Items from a data source
>> BEGIN

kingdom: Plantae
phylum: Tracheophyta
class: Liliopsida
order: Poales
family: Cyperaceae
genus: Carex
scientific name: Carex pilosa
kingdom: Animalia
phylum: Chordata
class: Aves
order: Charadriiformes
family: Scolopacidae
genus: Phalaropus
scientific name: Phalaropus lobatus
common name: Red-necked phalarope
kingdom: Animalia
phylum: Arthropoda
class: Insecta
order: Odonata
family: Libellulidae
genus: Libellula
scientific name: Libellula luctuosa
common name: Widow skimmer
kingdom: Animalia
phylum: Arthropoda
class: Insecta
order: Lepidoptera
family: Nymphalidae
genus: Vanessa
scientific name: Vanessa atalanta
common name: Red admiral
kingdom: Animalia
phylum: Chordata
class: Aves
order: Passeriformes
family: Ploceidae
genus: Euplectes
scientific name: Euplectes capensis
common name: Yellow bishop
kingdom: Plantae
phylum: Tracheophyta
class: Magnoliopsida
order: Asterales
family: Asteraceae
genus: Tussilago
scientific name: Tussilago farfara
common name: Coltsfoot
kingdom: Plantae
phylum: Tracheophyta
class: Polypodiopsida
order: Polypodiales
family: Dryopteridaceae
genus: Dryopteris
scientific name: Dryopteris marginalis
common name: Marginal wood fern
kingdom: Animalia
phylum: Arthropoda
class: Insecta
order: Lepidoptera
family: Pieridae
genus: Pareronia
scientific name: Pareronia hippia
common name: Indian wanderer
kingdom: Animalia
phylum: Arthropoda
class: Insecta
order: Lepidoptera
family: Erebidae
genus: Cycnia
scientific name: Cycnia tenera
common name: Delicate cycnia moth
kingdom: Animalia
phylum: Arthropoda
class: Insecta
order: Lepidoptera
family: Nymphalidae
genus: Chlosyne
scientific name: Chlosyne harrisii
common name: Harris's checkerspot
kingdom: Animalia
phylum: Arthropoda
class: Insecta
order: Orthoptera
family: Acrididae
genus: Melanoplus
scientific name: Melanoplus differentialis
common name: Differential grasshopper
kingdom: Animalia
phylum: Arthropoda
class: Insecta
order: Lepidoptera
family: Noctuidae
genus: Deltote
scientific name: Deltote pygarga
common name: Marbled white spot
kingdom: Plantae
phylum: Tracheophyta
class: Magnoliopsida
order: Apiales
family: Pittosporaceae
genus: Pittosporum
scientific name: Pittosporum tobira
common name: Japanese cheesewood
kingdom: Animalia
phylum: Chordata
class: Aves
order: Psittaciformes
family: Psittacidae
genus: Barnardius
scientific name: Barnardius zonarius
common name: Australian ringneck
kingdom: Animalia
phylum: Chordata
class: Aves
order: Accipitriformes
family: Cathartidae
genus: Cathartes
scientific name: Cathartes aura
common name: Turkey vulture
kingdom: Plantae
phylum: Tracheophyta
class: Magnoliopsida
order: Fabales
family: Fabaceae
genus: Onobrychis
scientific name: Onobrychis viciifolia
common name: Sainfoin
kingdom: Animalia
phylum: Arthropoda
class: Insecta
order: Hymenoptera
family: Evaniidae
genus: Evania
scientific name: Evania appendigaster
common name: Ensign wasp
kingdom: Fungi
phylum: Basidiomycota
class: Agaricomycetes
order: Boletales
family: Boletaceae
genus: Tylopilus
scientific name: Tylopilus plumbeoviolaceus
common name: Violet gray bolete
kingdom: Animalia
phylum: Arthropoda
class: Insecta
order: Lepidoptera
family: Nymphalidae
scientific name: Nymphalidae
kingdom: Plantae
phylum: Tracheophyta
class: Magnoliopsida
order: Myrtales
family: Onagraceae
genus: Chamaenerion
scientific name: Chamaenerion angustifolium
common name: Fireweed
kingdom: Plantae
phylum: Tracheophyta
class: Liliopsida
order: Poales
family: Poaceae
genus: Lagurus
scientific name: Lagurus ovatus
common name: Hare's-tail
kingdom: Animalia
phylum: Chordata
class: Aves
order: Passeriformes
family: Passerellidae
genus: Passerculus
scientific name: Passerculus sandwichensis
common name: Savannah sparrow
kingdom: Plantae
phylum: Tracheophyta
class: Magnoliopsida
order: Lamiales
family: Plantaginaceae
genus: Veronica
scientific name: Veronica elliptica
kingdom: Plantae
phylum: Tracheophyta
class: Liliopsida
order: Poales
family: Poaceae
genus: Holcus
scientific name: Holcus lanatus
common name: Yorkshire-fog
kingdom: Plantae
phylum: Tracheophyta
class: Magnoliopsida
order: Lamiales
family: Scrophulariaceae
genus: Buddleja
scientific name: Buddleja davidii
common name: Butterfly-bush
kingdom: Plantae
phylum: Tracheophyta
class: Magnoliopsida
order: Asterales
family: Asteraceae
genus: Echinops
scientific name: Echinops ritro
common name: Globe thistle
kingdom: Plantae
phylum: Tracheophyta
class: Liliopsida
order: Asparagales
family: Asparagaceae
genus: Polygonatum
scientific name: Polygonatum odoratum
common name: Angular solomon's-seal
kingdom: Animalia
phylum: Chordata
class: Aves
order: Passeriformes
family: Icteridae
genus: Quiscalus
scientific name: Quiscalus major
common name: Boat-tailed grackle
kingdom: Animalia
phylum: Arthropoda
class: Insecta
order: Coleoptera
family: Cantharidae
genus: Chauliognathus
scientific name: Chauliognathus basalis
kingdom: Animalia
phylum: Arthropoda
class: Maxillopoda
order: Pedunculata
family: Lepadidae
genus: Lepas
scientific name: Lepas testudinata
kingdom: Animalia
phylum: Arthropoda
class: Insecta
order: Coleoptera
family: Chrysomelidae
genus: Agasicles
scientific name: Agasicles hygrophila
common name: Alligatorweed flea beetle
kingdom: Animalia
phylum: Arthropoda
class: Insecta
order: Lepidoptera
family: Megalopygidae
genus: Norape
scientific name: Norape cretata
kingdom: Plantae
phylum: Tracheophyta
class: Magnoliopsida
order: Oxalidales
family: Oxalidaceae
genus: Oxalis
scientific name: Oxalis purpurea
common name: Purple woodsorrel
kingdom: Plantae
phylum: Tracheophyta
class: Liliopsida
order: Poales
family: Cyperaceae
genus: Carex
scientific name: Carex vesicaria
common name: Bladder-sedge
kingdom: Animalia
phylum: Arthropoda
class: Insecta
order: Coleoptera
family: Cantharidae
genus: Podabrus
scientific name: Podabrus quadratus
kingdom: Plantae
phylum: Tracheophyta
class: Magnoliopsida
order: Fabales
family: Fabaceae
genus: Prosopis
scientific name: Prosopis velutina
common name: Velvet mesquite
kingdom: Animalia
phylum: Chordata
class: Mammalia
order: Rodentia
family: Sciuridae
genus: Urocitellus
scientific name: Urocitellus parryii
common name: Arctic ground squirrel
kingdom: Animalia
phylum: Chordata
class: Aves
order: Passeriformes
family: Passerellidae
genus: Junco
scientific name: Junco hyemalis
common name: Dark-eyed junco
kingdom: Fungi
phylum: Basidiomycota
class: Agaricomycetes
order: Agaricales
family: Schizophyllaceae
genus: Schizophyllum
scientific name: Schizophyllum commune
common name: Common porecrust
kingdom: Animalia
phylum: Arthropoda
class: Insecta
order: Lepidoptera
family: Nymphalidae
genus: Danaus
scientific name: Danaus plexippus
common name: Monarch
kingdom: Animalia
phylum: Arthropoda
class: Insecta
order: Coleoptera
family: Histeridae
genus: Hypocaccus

>> END

(YOUR INSTRUCTIONS)
Put every line of the records above into a Markdown table with two columns, "Row" for the row number and "Record line" for the line itself. Leave out any blank lines.

(SOLUTION TO THIS TASK)
| Row | Record line |
|---|---|
| 1 | kingdom: Plantae |
| 2 | phylum: Tracheophyta |
| 3 | class: Liliopsida |
| 4 | order: Poales |
| 5 | family: Cyperaceae |
| 6 | genus: Carex |
| 7 | scientific name: Carex pilosa |
| 8 | kingdom: Animalia |
| 9 | phylum: Chordata |
| 10 | class: Aves |
| 11 | order: Charadriiformes |
| 12 | family: Scolopacidae |
| 13 | genus: Phalaropus |
| 14 | scientific name: Phalaropus lobatus |
| 15 | common name: Red-necked phalarope |
| 16 | kingdom: Animalia |
| 17 | phylum: Arthropoda |
| 18 | class: Insecta |
| 19 | order: Odonata |
| 20 | family: Libellulidae |
| 21 | genus: Libellula |
| 22 | scientific name: Libellula luctuosa |
| 23 | common name: Widow skimmer |
| 24 | kingdom: Animalia |
| 25 | phylum: Arthropoda |
| 26 | class: Insecta |
| 27 | order: Lepidoptera |
| 28 | family: Nymphalidae |
| 29 | genus: Vanessa |
| 30 | scientific name: Vanessa atalanta |
| 31 | common name: Red admiral |
| 32 | kingdom: Animalia |
| 33 | phylum: Chordata |
| 34 | class: Aves |
| 35 | order: Passeriformes |
| 36 | family: Ploceidae |
| 37 | genus: Euplectes |
| 38 | scientific name: Euplectes capensis |
| 39 | common name: Yellow bishop |
| 40 | kingdom: Plantae |
| 41 | phylum: Tracheophyta |
| 42 | class: Magnoliopsida |
| 43 | order: Asterales |
| 44 | family: Asteraceae |
| 45 | genus: Tussilago |
| 46 | scientific name: Tussilago farfara |
| 47 | common name: Coltsfoot |
| 48 | kingdom: Plantae |
| 49 | phylum: Tracheophyta |
| 50 | class: Polypodiopsida |
| 51 | order: Polypodiales |
| 52 | family: Dryopteridaceae |
| 53 | genus: Dryopteris |
| 54 | scientific name: Dryopteris marginalis |
| 55 | common name: Marginal wood fern |
| 56 | kingdom: Animalia |
| 57 | phylum: Arthropoda |
| 58 | class: Insecta |
| 59 | order: Lepidoptera |
| 60 | family: Pieridae |
| 61 | genus: Pareronia |
| 62 | scientific name: Pareronia hippia |
| 63 | common name: Indian wanderer |
| 64 | kingdom: Animalia |
| 65 | phylum: Arthropoda |
| 66 | class: Insecta |
| 67 | order: Lepidoptera |
| 68 | family: Erebidae |
| 69 | genus: Cycnia |
| 70 | scientific name: Cycnia tenera |
| 71 | common name: Delicate cycnia moth |
| 72 | kingdom: Animalia |
| 73 | phylum: Arthropoda |
| 74 | class: Insecta |
| 75 | order: Lepidoptera |
| 76 | family: Nymphalidae |
| 77 | genus: Chlosyne |
| 78 | scientific name: Chlosyne harrisii |
| 79 | common name: Harris's checkerspot |
| 80 | kingdom: Animalia |
| 81 | phylum: Arthropoda |
| 82 | class: Insecta |
| 83 | order: Orthoptera |
| 84 | family: Acrididae |
| 85 | genus: Melanoplus |
| 86 | scientific name: Melanoplus differentialis |
| 87 | common name: Differential grasshopper |
| 88 | kingdom: Animalia |
| 89 | phylum: Arthropoda |
| 90 | class: Insecta |
| 91 | order: Lepidoptera |
| 92 | family: Noctuidae |
| 93 | genus: Deltote |
| 94 | scientific name: Deltote pygarga |
| 95 | common name: Marbled white spot |
| 96 | kingdom: Plantae |
| 97 | phylum: Tracheophyta |
| 98 | class: Magnoliopsida |
| 99 | order: Apiales |
| 100 | family: Pittosporaceae |
| 101 | genus: Pittosporum |
| 102 | scientific name: Pittosporum tobira |
| 103 | common name: Japanese cheesewood |
| 104 | kingdom: Animalia |
| 105 | phylum: Chordata |
| 106 | class: Aves |
| 107 | order: Psittaciformes |
| 108 | family: Psittacidae |
| 109 | genus: Barnardius |
| 110 | scientific name: Barnardius zonarius |
| 111 | common name: Australian ringneck |
| 112 | kingdom: Animalia |
| 113 | phylum: Chordata |
| 114 | class: Aves |
| 115 | order: Accipitriformes |
| 116 | family: Cathartidae |
| 117 | genus: Cathartes |
| 118 | scientific name: Cathartes aura |
| 119 | common name: Turkey vulture |
| 120 | kingdom: Plantae |
| 121 | phylum: Tracheophyta |
| 122 | class: Magnoliopsida |
| 123 | order: Fabales |
| 124 | family: Fabaceae |
| 125 | genus: Onobrychis |
| 126 | scientific name: Onobrychis viciifolia |
| 127 | common name: Sainfoin |
| 128 | kingdom: Animalia |
| 129 | phylum: Arthropoda |
| 130 | class: Insecta |
| 131 | order: Hymenoptera |
| 132 | family: Evaniidae |
| 133 | genus: Evania |
| 134 | scientific name: Evania appendigaster |
| 135 | common name: Ensign wasp |
| 136 | kingdom: Fungi |
| 137 | phylum: Basidiomycota |
| 138 | class: Agaricomycetes |
| 139 | order: Boletales |
| 140 | family: Boletaceae |
| 141 | genus: Tylopilus |
| 142 | scientific name: Tylopilus plumbeoviolaceus |
| 143 | common name: Violet gray bolete |
| 144 | kingdom: Animalia |
| 145 | phylum: Arthropoda |
| 146 | class: Insecta |
| 147 | order: Lepidoptera |
| 148 | family: Nymphalidae |
| 149 | scientific name: Nymphalidae |
| 150 | kingdom: Plantae |
| 151 | phylum: Tracheophyta |
| 152 | class: Magnoliopsida |
| 153 | order: Myrtales |
| 154 | family: Onagraceae |
| 155 | genus: Chamaenerion |
| 156 | scientific name: Chamaenerion angustifolium |
| 157 | common name: Fireweed |
| 158 | kingdom: Plantae |
| 159 | phylum: Tracheophyta |
| 160 | class: Liliopsida |
| 161 | order: Poales |
| 162 | family: Poaceae |
| 163 | genus: Lagurus |
| 164 | scientific name: Lagurus ovatus |
| 165 | common name: Hare's-tail |
| 166 | kingdom: Animalia |
| 167 | phylum: Chordata |
| 168 | class: Aves |
| 169 | order: Passeriformes |
| 170 | family: Passerellidae |
| 171 | genus: Passerculus |
| 172 | scientific name: Passerculus sandwichensis |
| 173 | common name: Savannah sparrow |
| 174 | kingdom: Plantae |
| 175 | phylum: Tracheophyta |
| 176 | class: Magnoliopsida |
| 177 | order: Lamiales |
| 178 | family: Plantaginaceae |
| 179 | genus: Veronica |
| 180 | scientific name: Veronica elliptica |
| 181 | kingdom: Plantae |
| 182 | phylum: Tracheophyta |
| 183 | class: Liliopsida |
| 184 | order: Poales |
| 185 | family: Poaceae |
| 186 | genus: Holcus |
| 187 | scientific name: Holcus lanatus |
| 188 | common name: Yorkshire-fog |
| 189 | kingdom: Plantae |
| 190 | phylum: Tracheophyta |
| 191 | class: Magnoliopsida |
| 192 | order: Lamiales |
| 193 | family: Scrophulariaceae |
| 194 | genus: Buddleja |
| 195 | scientific name: Buddleja davidii |
| 196 | common name: Butterfly-bush |
| 197 | kingdom: Plantae |
| 198 | phylum: Tracheophyta |
| 199 | class: Magnoliopsida |
| 200 | order: Asterales |
| 201 | family: Asteraceae |
| 202 | genus: Echinops |
| 203 | scientific name: Echinops ritro |
| 204 | common name: Globe thistle |
| 205 | kingdom: Plantae |
| 206 | phylum: Tracheophyta |
| 207 | class: Liliopsida |
| 208 | order: Asparagales |
| 209 | family: Asparagaceae |
| 210 | genus: Polygonatum |
| 211 | scientific name: Polygonatum odoratum |
| 212 | common name: Angular solomon's-seal |
| 213 | kingdom: Animalia |
| 214 | phylum: Chordata |
| 215 | class: Aves |
| 216 | order: Passeriformes |
| 217 | family: Icteridae |
| 218 | genus: Quiscalus |
| 219 | scientific name: Quiscalus major |
| 220 | common name: Boat-tailed grackle |
| 221 | kingdom: Animalia |
| 222 | phylum: Arthropoda |
| 223 | class: Insecta |
| 224 | order: Coleoptera |
| 225 | family: Cantharidae |
| 226 | genus: Chauliognathus |
| 227 | scientific name: Chauliognathus basalis |
| 228 | kingdom: Animalia |
| 229 | phylum: Arthropoda |
| 230 | class: Maxillopoda |
| 231 | order: Pedunculata |
| 232 | family: Lepadidae |
| 233 | genus: Lepas |
| 234 | scientific name: Lepas testudinata |
| 235 | kingdom: Animalia |
| 236 | phylum: Arthropoda |
| 237 | class: Insecta |
| 238 | order: Coleoptera |
| 239 | family: Chrysomelidae |
| 240 | genus: Agasicles |
| 241 | scientific name: Agasicles hygrophila |
| 242 | common name: Alligatorweed flea beetle |
| 243 | kingdom: Animalia |
| 244 | phylum: Arthropoda |
| 245 | class: Insecta |
| 246 | order: Lepidoptera |
| 247 | family: Megalopygidae |
| 248 | genus: Norape |
| 249 | scientific name: Norape cretata |
| 250 | kingdom: Plantae |
| 251 | phylum: Tracheophyta |
| 252 | class: Magnoliopsida |
| 253 | order: Oxalidales |
| 254 | family: Oxalidaceae |
| 255 | genus: Oxalis |
| 256 | scientific name: Oxalis purpurea |
| 257 | common name: Purple woodsorrel |
| 258 | kingdom: Plantae |
| 259 | phylum: Tracheophyta |
| 260 | class: Liliopsida |
| 261 | order: Poales |
| 262 | family: Cyperaceae |
| 263 | genus: Carex |
| 264 | scientific name: Carex vesicaria |
| 265 | common name: Bladder-sedge |
| 266 | kingdom: Animalia |
| 267 | phylum: Arthropoda |
| 268 | class: Insecta |
| 269 | order: Coleoptera |
| 270 | family: Cantharidae |
| 271 | genus: Podabrus |
| 272 | scientific name: Podabrus quadratus |
| 273 | kingdom: Plantae |
| 274 | phylum: Tracheophyta |
| 275 | class: Magnoliopsida |
| 276 | order: Fabales |
| 277 | family: Fabaceae |
| 278 | genus: Prosopis |
| 279 | scientific name: Prosopis velutina |
| 280 | common name: Velvet mesquite |
| 281 | kingdom: Animalia |
| 282 | phylum: Chordata |
| 283 | class: Mammalia |
| 284 | order: Rodentia |
| 285 | family: Sciuridae |
| 286 | genus: Urocitellus |
| 287 | scientific name: Urocitellus parryii |
| 288 | common name: Arctic ground squirrel |
| 289 | kingdom: Animalia |
| 290 | phylum: Chordata |
| 291 | class: Aves |
| 292 | order: Passeriformes |
| 293 | family: Passerellidae |
| 294 | genus: Junco |
| 295 | scientific name: Junco hyemalis |
| 296 | common name: Dark-eyed junco |
| 297 | kingdom: Fungi |
| 298 | phylum: Basidiomycota |
| 299 | class: Agaricomycetes |
| 300 | order: Agaricales |
| 301 | family: Schizophyllaceae |
| 302 | genus: Schizophyllum |
| 303 | scientific name: Schizophyllum commune |
| 304 | common name: Common porecrust |
| 305 | kingdom: Animalia |
| 306 | phylum: Arthropoda |
| 307 | class: Insecta |
| 308 | order: Lepidoptera |
| 309 | family: Nymphalidae |
| 310 | genus: Danaus |
| 311 | scientific name: Danaus plexippus |
| 312 | common name: Monarch |
| 313 | kingdom: Animalia |
| 314 | phylum: Arthropoda |
| 315 | class: Insecta |
| 316 | order: Coleoptera |
| 317 | family: Histeridae |
| 318 | genus: Hypocaccus |